There were more than a few shocking revelations to be unearthed in former FBI Director James Comey’s new book and in his interview about the book with ABC’s George Stephanopoulos.
One of the most shocking, and the most damaging for Comey himself, was the fact that Comey admitted that he was “influenced” by the presidential polling when he decided to announce that he was re-opening the investigation into Hillary Clinton’s crimes.
Chris Christie: I’ll have to tell you, as somebody who worked with Jim Comey and then for Jim Comey, it’s a really sad day, because to hear Jim sit in your interview and say that he considered the polling when deciding…
George Stephanopoulos: He didn’t say considered, he said he was influenced.
Chris Christie: Well, OK, George, if I had — when I worked for Jim, if I had said to him 11 days before an election that I was going to release information that could potentially effect the election, and one of the things that influenced me was polling, he would have fired me. He would have fired me on the spot. And it is really disconcerting to me as a guy who worked with him in form and have defended him on this air and other places over the years to see this interview and what he was saying.
It is exactly what they teach you not to do. And I think it’s unfortunate that Jim’s — who’s a good guy. A good family, a good person and was a very good prosecutor. But he began to believe his own press clippings. And it’s the biggest danger in public life. And the hubris that he shows in that interview is extraordinary to me. Not the guy that I worked with or worked for. And it’s sad.

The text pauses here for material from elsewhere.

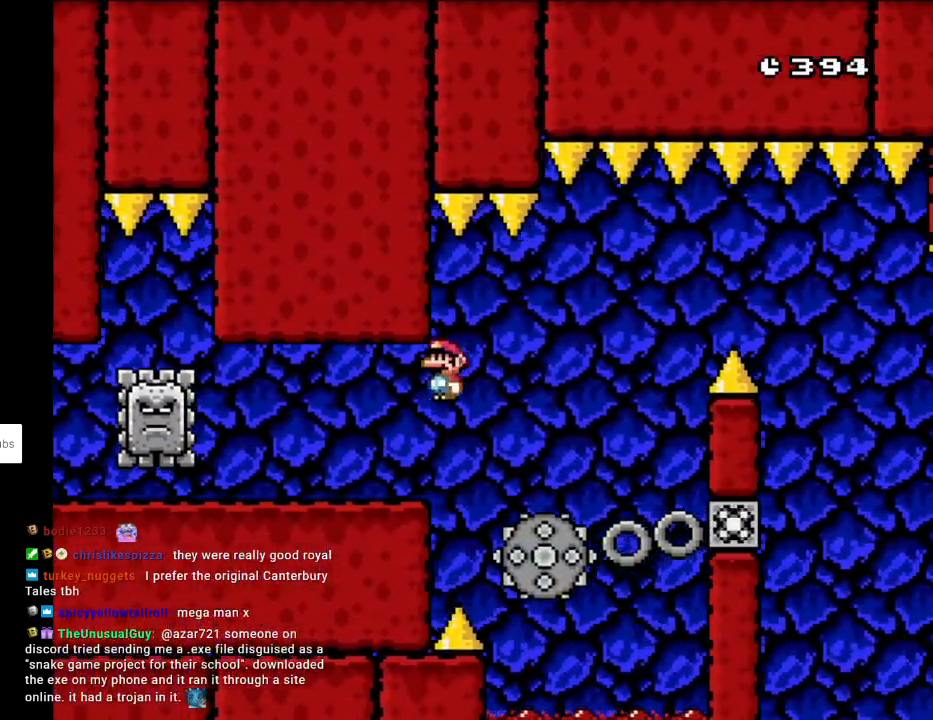
{"buttons": ["A", "X", "DPAD_RIGHT"], "events": [[17, "A", "up"], [150, "DPAD_RIGHT", "up"], [167, "DPAD_LEFT", "down"], [350, "DPAD_LEFT", "up"], [350, "DPAD_RIGHT", "down"], [417, "A", "down"]]}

And you should remember that Chris Christie has not historically been a ‘James Comey basher,’ he’s generally been agnostic on the Comey front (and has even defended Comey).
So when Christie says that it’s sad to see how low Comey has sunk, there is reason to believe that Christie’s observations are accurate and should be considered.
Comey is living in a fairy tale, and he’s made himself the hero of his little story.